The reminder cron is defined in apps/convex-backend/crons.ts:

crons.interval(
  "check expiring access",
  { hours: 2 },
  internal.yoco.accessReminders.checkExpiringAccess,
  {},
);

It runs every 2 hours. Adjust the interval based on how time-sensitive your reminders need to be.

Email Template

Reminder emails use the access-expiring template from packages/email/emails/access-expiring.tsx. The template uses values from config.yaml (app name, URLs) and includes:

  • Days remaining (or "has expired")
  • Package name
  • Link to purchase again

Yoco-Specific Considerations

South Africa Only

Yoco is a South African payment provider. Your business must be registered in South Africa to use Yoco.

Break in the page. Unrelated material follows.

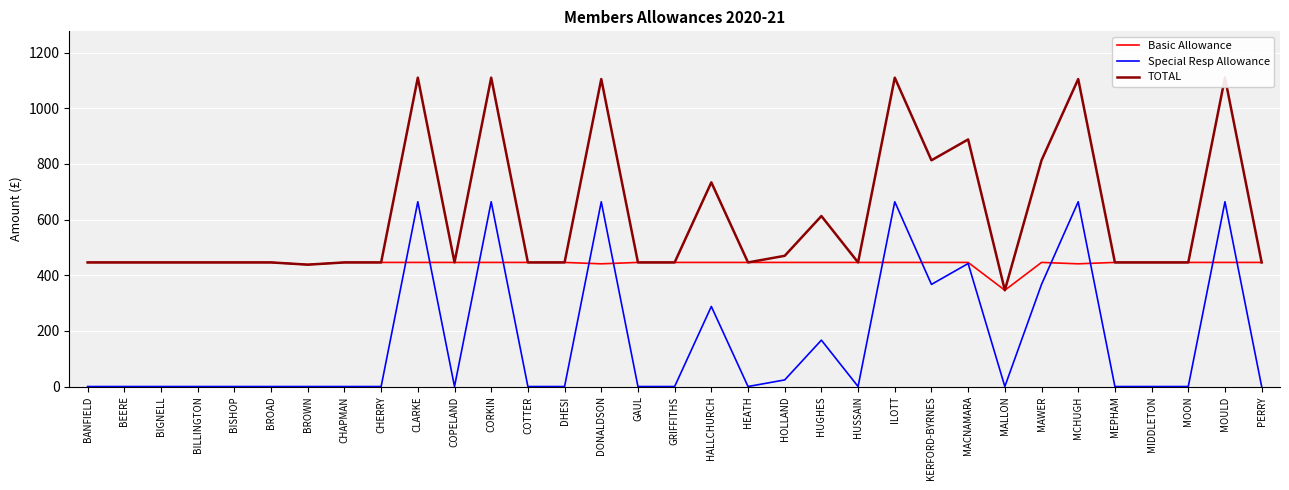

At which category does TOTAL reach its first local peak?

CLARKE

Customers pay in ZAR. International customers should use the Polar subscription system instead.

No Customer Portal

Unlike Polar, Yoco doesn't provide a customer portal for managing billing. Customers simply buy a new package when their access expires. The marketing site shows their current access status on the pricing cards.

No Refunds via API

Yoco refunds must be processed through the Yoco Business Portal, not via API. If you need automated refund handling, consider adding a manual review workflow.

Test Mode

Yoco provides test API keys (prefixed with sk_test_). Use these during development. Test card numbers are available in the Yoco developer docs.